No dia seguinte, ao chegar ao consultório médico, Moacir Andrade foi surpreendido por uma revelação do oftalmologista.

– Porra, Moacir, eu trato de infecção ocular purulenta há mais de 20 anos, mas nunca tinha visto antes uma merda dessas! – avisou Arnaldo Russo, exibindo um antibiograma. – O teu olho está infectado por enterobactérias aeróbias gram-negativas, presentes exclusivamente na flora intestinal. Conseguimos identificar, entre outras, as bactérias Escherichia coli, Staphylococcus saprophyticus, Proteus mirabilis e Klebsiella pneumoniae. Pra apanhar uma porra dessas no olho é preciso o sujeito ficar meia-hora com o olho aberto praticamente colado em um olho de cu infectado…

Moacir Andrade limitou-se a sorrir, meio encabulado, provavelmente se lembrando do demorado sessenta-e-nove feito com a potranca ianque. Acontece.
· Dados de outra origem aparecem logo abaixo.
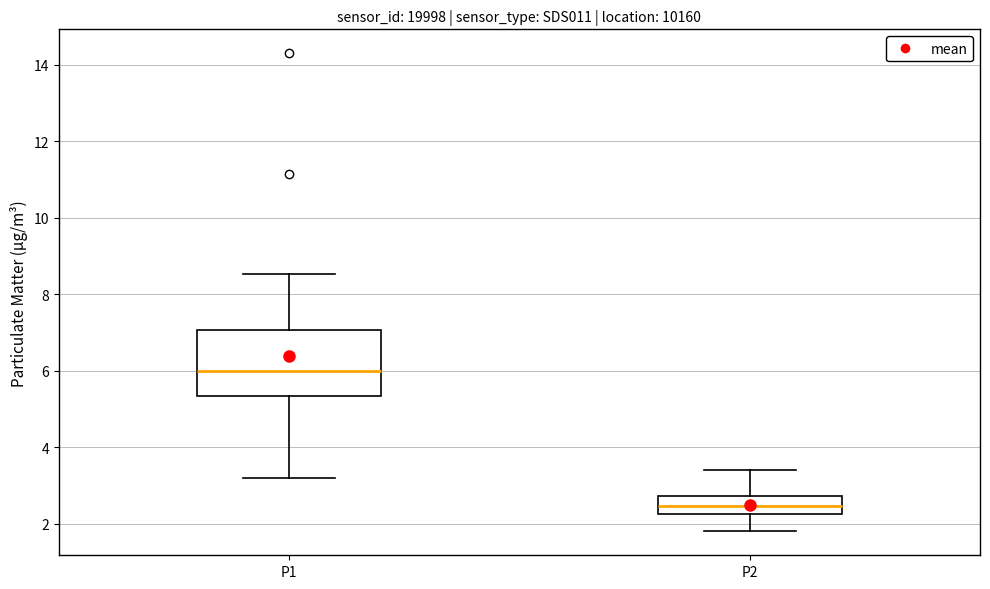

Reading left to right, read every box against the y-axis: the position of its median line, the range the box covers, and the ends of its whiskers. The values are not printed on the chart, so give them approximately, as read against the axis.

P1: median 6.0, box 5.4 to 7.0, whiskers 3.2 to 8.6
P2: median 2.4, box 2.2 to 2.8, whiskers 1.8 to 3.4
Quanto ao mural? Bem, por vários anos ele ficou armazenado e mofando nos hangares da FAB, no aeroporto de Ponta Pelada, até que o advogado Nilton Lins, reitor da Universidade UniNilton Lins, ficou sabendo da história e procurou o pintor para uma conversa. A universidade acabou recebendo graciosamente o mural de presente, que foi montado na entrada de seu campus universitário, onde se encontra até hoje.